From time to time, G&M Consulting receives questions from the behavioral health field asking guidance regarding various commercial insurance payers. Here is a question that was received recently that we felt would be beneficial to the community at large:
Question:
My practice just signed a Group Agreement with a large commercial payer. How do I “operationalize” that agreement so that my staff understand all the various rules that have to be followed both clinically and administratively so that our practice gets paid?
Answer:
This is a great question! Just because you and/or your organization have a contract with ABC Health Plan does not mean you will be paid for the services you render. Now you have to do your due diligence to make sure that you have most of the information needed to administer this Health Plan. Obtain access to their website, review their online reference materials (Provider Manuals, clinical policies, billing requirements).
Look to develop an Operations Memo that will highlight specific information important to your staff. Make sure you these key areas:
- What services is your organization contracted for? If contracted for higher levels of care (IOP), what is the per diem rate, billing requirements for this service?

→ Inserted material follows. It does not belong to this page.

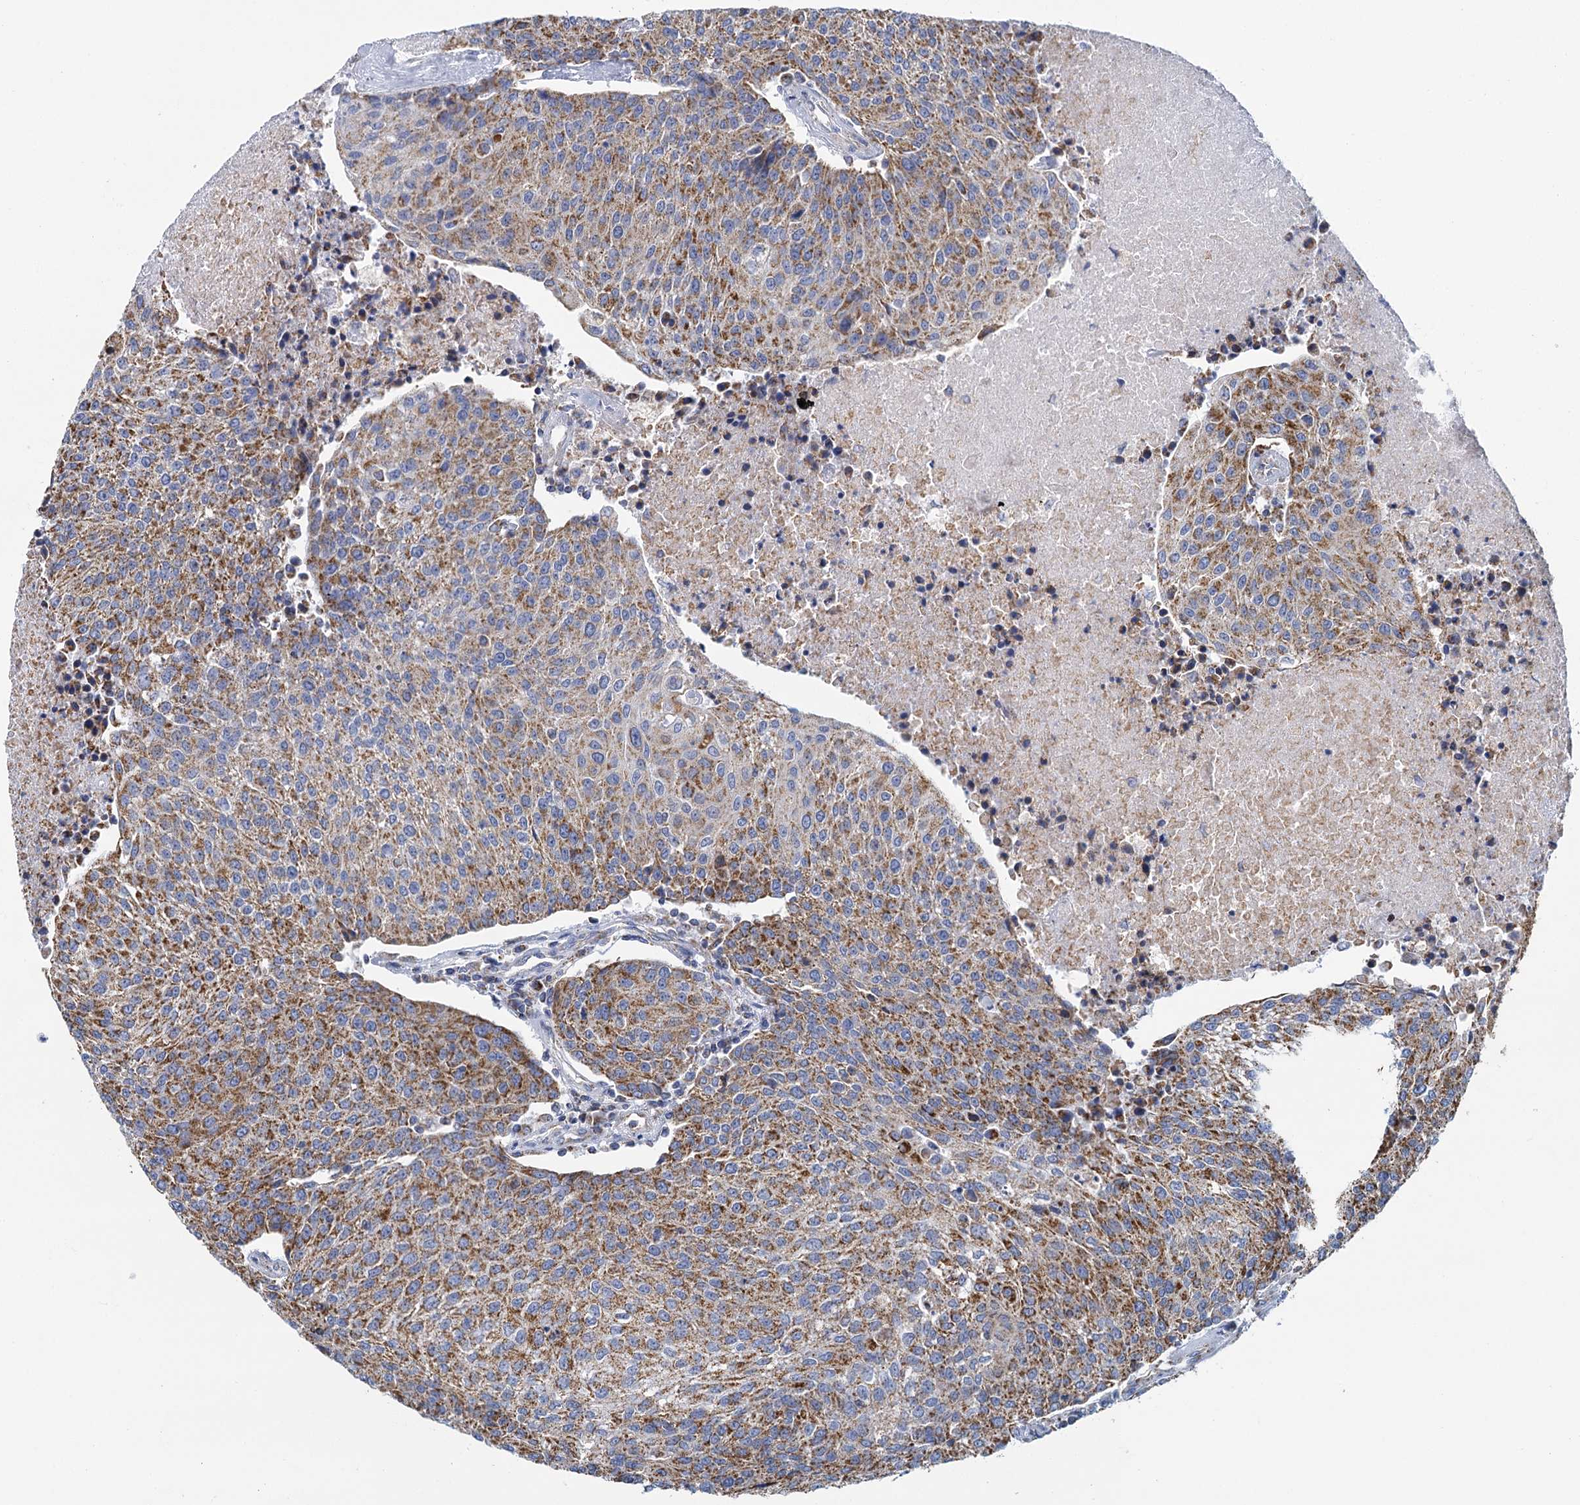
{"staining": {"intensity": "moderate", "quantity": ">75%", "location": "cytoplasmic/membranous"}, "tissue": "urothelial cancer", "cell_type": "Tumor cells", "image_type": "cancer", "snomed": [{"axis": "morphology", "description": "Urothelial carcinoma, High grade"}, {"axis": "topography", "description": "Urinary bladder"}], "caption": "Human urothelial cancer stained with a protein marker exhibits moderate staining in tumor cells.", "gene": "CCP110", "patient": {"sex": "female", "age": 85}}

- Which clinicians are considered “in-network” for this insurance plan
- Provide an overview of the various product lines offered in your area, copies of ID cards
- Customer Service phone numbers for Intake, Clinical Authorizations, Claims follow up
- billing specifics, including mailing address and electronic Payer ID information.
Make sure your administrative staff checks that Payer’s website often for any updates and distributes those updates to the appropriate staff within your organization.
Remember the old carpenter saying Measure twice and cut once!